I: "Maybe candles or vaginal pills? Do you want to put a spiral?
She said, “No! Give me homeopathic contraceptives!”
Homeopathy is the type of taking a bee and wasting it.
Alcohol, then managed to soften half a kilo of sugar beans... and
Take the drug "Apis" three times a day for six peas for six months.
In general, these are very long-lasting medicines for chronic diseases.
It is impossible to protect homeopathy from pregnancy.
I explain to a woman - there are no homeopathic contraceptives!
She is like this, all drugs are homeopathic, so that is! What
You are rubbing me here, picking up visitors from the village, they know nothing,
only the flocks grow and shake them, to chase everyone, the limit
It is illiterate!
is leaving. About the strawberries is, apparently, my strawberry... Although I am a descendant
Peterburgen, I didn’t say anything bad about that, polite.
and farewell.
The young man comes in, standing in front of the window with condoms, proudly
He tells me, “Blue moon!”
I ask, “Do you know what these condoms are for?”
He said, “What? Give me the promise!” I understand that the client attracted the name...

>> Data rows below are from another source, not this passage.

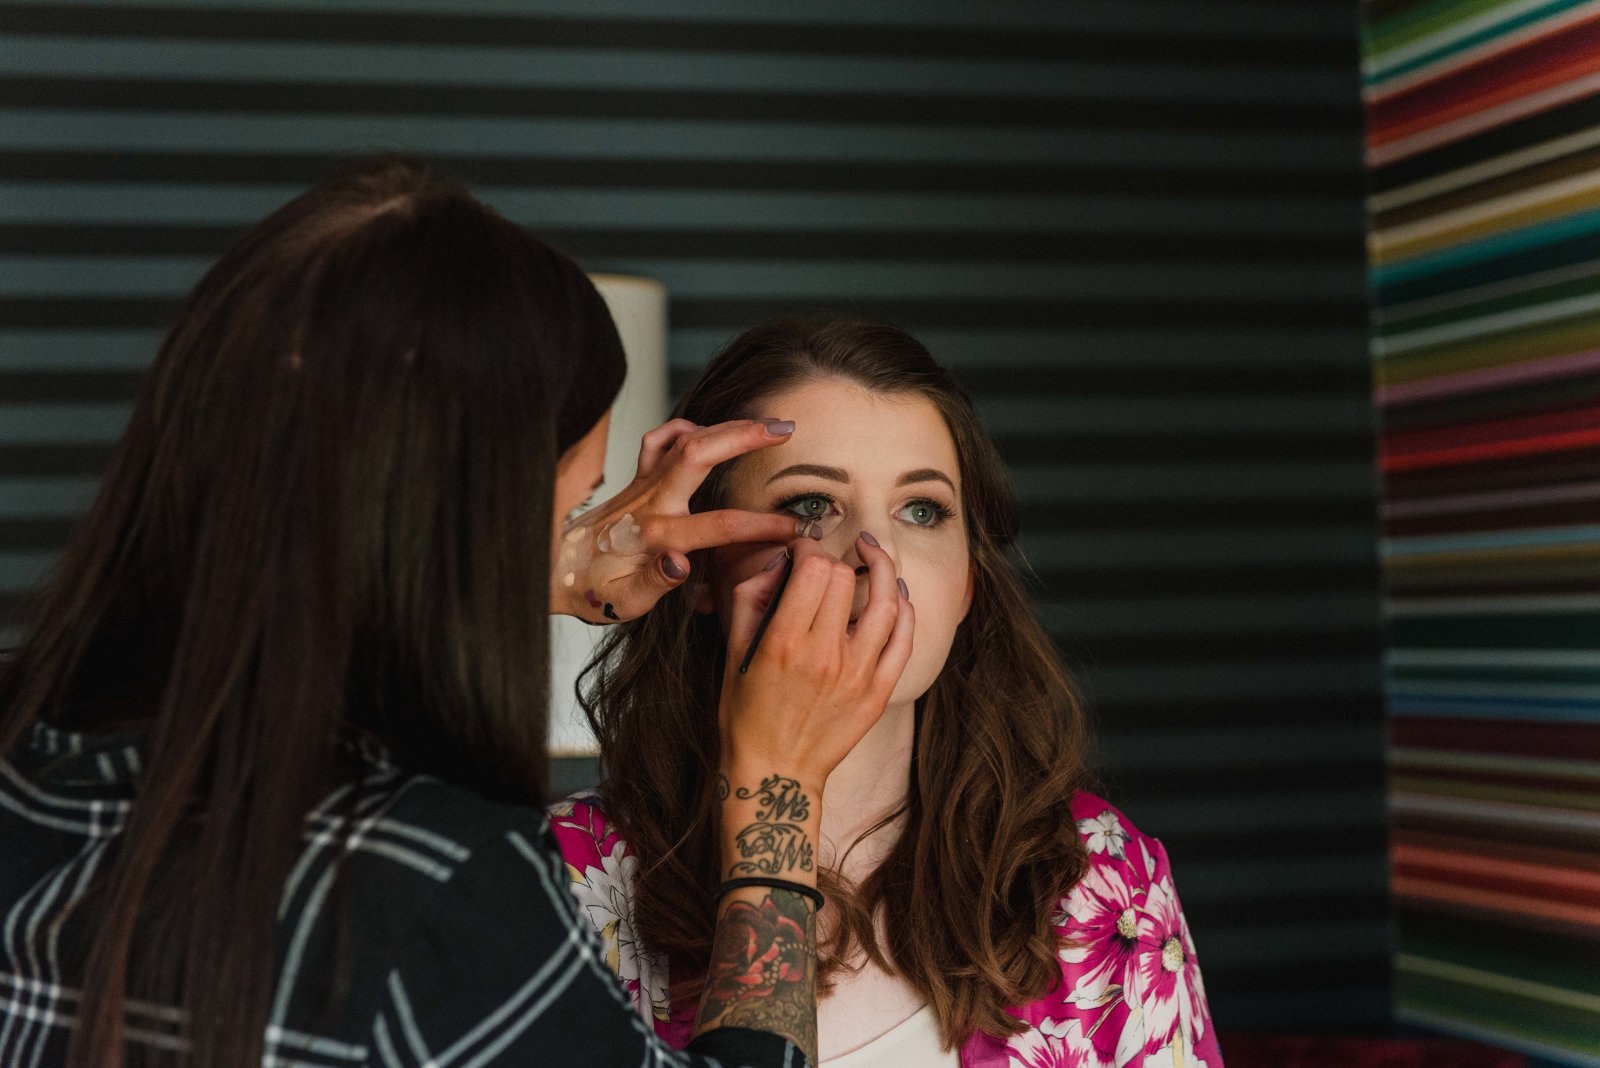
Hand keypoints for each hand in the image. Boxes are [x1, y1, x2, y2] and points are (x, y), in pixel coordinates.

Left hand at [553, 418, 813, 622]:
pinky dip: (682, 428)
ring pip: (683, 440)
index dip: (764, 526)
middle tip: (785, 429)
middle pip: (699, 454)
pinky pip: (656, 441)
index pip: (720, 526)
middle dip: (744, 437)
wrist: (554, 571)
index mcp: (654, 536)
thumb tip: (682, 563)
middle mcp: (649, 502)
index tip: (797, 529)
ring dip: (724, 425)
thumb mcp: (624, 603)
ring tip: (762, 423)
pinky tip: (703, 432)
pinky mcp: (635, 479)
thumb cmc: (593, 591)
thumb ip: (655, 583)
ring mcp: (641, 485)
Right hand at [717, 534, 914, 791]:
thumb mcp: (733, 651)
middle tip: (827, 562)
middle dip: (837, 559)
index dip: (808, 548)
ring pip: (887, 602)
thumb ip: (753, 598)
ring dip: (882, 571)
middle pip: (846, 578)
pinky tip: (896, 594)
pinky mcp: (877, 693)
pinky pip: (903, 641)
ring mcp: (857, 675)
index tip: (802, 551)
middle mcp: (824, 655)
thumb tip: (782, 561)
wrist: (775, 771)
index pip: (812, 568)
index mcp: (784, 641)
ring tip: (873, 556)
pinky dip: (904, 610)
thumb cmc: (745, 712)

The song was then, Boris Moiseev, many liked it.
I explain quietly and clearly, “This is for anal sex.”
The boy insulted, “Why are you helping the pedics here? such shit
must be kept under the shelf, or in shops for perversion! to me
normal prejudices are needed, XXL - where did I know that there are all the goats
They are chasing the wicked!”
I asked, “Are you normal? Or with rings, buds, spermicidal
Anesthetic or anesthetic? That’s all for normal people, what do you?”
The guy grabs the first box and runs away shouting, “Well,
The goats! “P is R!”
And the curtain! Into death drunk aunt with a fingering and smoking on
package from which the used test is obtained to determine
Pregnancy with which something drops.
And it begins with a good voice of market trading:
“You, wow, you sold me the wrong fake test! Give money
back to! Russian test, 8 re price. I did it, and it was wrong.
It shows!”
I wonder, is it tonight, did you use the test now?

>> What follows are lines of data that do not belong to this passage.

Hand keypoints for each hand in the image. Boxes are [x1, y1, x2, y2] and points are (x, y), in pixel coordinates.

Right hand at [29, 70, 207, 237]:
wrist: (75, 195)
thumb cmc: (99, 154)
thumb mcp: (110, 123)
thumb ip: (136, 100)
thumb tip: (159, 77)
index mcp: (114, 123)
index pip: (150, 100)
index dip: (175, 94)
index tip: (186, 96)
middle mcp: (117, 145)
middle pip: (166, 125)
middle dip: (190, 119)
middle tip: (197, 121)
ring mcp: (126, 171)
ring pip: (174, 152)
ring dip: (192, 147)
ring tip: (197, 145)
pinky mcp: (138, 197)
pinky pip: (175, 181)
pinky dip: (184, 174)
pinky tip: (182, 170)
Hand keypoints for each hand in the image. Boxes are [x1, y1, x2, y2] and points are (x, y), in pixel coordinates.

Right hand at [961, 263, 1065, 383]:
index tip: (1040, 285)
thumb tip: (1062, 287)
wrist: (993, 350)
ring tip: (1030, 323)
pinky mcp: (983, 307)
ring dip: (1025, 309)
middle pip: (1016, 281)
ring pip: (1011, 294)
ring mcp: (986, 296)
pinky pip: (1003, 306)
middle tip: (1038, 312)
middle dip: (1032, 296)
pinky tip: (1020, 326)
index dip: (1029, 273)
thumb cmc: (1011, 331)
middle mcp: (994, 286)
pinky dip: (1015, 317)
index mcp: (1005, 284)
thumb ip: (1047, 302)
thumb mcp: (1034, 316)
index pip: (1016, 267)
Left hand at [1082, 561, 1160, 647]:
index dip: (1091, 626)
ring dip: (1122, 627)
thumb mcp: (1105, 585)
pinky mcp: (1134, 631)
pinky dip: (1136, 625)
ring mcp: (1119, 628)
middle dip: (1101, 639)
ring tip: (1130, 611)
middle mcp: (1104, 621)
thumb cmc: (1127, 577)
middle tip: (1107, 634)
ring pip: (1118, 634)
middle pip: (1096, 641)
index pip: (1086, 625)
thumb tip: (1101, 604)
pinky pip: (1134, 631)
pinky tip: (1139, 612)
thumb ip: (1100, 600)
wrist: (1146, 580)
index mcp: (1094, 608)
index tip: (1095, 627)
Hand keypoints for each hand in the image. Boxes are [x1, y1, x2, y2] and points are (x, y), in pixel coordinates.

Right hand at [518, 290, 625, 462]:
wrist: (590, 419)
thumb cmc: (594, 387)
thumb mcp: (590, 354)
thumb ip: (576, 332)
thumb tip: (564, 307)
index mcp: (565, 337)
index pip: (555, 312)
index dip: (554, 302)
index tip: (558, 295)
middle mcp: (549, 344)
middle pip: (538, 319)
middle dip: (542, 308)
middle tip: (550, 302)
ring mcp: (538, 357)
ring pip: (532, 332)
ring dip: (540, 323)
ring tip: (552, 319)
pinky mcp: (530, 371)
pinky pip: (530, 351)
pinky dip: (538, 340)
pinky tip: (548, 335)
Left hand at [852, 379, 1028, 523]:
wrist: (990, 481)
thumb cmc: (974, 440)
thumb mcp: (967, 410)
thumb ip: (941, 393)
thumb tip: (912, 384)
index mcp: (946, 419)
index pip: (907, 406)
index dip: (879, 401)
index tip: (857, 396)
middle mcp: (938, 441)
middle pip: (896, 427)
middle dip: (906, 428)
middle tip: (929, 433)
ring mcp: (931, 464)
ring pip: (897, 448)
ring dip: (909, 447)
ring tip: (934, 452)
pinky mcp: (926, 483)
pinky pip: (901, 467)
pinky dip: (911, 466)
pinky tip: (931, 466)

She is: Yes! I said, “Did you drink alcohol?” She said, “I haven’t drank vodka.
“Only beer!”
For a reliable test result, you should not drink for a day.
before testing - to get alcohol and its metabolites out of the body
Go out and get tested in the morning. Everything is written in the instructions!”
She, hearing nothing, for a while cries and cries, and then,
I tried to break the window and saw that it finally flew out of the fence.
"guard" - my shifter with a scissor to rub meat guard that day
not appeared at all, because they confused the changes of duty - somebody
I did not pay the IDD, and whoever did not go to work, the aunt was scared and left.
I talked to the change officer, told me what today is the "Festival of Open Days".
In the psychiatric room and gave the box. He was left alone at the pharmacy to work.
That’s why I brought a toporik. Then the director called and asked.
I’ll stay in the night too, instead of guarding.